Extract:
────────
We will not be prepared to suffer for Christ unless we have already set apart Christ, the Lord, as holy.

Isn’t it true one of the ways, and you can’t even manufacture this, you just pray that the Lord would do this for your kids, one of the ways to keep kids from heading down a dumb path is hopefully if they have good parents who love them and basically give them good instruction, the kids have a healthy desire to please their parents.

Now, I was a sinner and all kids are, and I was a sinner as a young kid, sinner as a teenager. By God’s grace I didn’t head down an ostensibly rebellious path anyway. Always had things to work on in my heart. But when I think about it, why didn’t I, and there might have been opportunities, and I can say by the Lord’s grace, because what mom and dad thought of me always felt a little more important than even what these other 18- or 19-year-olds thought of me. It wasn’t that I told the other 18- or 19-year-olds, well, I want to please my mom and dad more than you. No. Everything in me right there. But there was this sort of nagging good sense of but I know how I was raised.
────────
Answer these questions about the sermon excerpt, labeling each answer (a), (b) or (c):
(a) What must we already have done in order to be prepared to suffer for Christ?
(b) What desire do kids with good, loving parents have toward those parents?
(c) Whose opinion of the speaker always felt a little more important than what the 18- or 19-year-olds thought?
────────
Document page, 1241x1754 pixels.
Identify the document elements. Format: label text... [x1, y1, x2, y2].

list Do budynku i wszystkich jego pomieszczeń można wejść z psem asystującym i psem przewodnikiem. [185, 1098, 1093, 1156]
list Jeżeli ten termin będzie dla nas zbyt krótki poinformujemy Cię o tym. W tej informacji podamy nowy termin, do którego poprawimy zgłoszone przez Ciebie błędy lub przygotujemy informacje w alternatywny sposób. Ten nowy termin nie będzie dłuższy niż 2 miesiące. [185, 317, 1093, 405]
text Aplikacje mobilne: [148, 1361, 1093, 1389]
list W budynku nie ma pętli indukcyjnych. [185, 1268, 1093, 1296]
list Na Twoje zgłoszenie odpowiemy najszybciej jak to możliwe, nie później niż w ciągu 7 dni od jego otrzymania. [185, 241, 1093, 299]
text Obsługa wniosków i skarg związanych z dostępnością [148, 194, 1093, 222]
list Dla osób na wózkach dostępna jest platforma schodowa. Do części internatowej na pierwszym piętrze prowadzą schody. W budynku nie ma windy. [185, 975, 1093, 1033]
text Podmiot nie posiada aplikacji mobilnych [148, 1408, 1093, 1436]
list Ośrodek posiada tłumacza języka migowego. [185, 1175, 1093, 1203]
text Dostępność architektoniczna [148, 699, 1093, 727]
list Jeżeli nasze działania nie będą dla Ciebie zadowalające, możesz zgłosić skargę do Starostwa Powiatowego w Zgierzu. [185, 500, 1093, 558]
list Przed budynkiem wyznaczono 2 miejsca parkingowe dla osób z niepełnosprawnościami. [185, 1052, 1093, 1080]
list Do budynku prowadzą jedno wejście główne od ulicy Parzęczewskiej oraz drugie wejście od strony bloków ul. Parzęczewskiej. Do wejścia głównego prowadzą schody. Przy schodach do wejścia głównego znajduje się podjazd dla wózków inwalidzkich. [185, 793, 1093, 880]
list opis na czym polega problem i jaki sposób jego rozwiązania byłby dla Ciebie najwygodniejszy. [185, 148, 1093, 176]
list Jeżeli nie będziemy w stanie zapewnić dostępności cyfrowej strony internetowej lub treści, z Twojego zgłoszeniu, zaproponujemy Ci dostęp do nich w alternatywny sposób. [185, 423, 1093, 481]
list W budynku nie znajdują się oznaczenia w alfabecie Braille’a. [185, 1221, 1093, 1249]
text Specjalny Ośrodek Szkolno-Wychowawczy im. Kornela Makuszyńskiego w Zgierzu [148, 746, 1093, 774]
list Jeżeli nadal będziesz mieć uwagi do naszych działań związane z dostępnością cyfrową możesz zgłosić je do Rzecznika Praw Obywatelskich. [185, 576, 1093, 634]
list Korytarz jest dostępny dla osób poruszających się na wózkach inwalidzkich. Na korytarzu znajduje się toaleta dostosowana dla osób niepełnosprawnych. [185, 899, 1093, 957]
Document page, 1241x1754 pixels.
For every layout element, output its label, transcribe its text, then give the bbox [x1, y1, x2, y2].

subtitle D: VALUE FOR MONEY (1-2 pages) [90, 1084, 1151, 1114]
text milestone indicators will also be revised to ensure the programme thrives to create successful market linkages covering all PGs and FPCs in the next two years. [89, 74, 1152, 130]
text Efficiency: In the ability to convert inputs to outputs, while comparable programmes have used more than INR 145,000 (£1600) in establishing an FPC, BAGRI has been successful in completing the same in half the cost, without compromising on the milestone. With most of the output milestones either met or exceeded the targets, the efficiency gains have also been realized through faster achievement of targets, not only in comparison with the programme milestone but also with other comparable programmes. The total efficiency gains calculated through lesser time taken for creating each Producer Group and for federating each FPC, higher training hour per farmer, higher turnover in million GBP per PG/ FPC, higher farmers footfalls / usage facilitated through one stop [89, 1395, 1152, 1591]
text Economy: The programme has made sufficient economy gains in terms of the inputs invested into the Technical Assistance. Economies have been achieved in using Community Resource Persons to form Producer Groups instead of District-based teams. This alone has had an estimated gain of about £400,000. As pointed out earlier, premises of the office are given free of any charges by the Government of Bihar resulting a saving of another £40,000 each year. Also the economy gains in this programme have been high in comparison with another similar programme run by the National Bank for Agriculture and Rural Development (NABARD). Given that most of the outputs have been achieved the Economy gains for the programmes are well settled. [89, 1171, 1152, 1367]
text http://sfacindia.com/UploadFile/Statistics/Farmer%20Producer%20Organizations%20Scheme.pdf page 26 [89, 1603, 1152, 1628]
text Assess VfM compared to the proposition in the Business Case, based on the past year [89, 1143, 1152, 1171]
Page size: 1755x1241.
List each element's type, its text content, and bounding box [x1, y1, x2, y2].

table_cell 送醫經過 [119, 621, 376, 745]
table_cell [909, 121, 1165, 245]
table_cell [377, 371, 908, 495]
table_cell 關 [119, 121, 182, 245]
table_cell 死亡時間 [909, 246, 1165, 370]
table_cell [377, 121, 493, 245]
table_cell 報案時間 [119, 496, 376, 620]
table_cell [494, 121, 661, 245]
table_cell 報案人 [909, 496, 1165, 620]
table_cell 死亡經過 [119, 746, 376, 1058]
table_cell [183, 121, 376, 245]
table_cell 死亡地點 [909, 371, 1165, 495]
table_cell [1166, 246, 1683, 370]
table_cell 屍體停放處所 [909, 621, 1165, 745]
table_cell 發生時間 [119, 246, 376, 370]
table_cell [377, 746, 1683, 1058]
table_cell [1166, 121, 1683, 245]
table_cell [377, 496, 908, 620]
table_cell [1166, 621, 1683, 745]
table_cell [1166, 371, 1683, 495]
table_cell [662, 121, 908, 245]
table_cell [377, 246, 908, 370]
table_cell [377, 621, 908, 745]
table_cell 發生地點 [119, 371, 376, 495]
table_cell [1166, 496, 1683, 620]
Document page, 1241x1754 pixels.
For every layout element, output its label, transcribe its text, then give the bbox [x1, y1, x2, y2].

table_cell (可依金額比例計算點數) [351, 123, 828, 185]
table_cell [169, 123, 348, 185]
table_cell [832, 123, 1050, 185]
────────
The solution:
(a) Set apart Christ, the Lord, as holy.
(b) A healthy desire to please their parents.
(c) The speaker's mom and dad.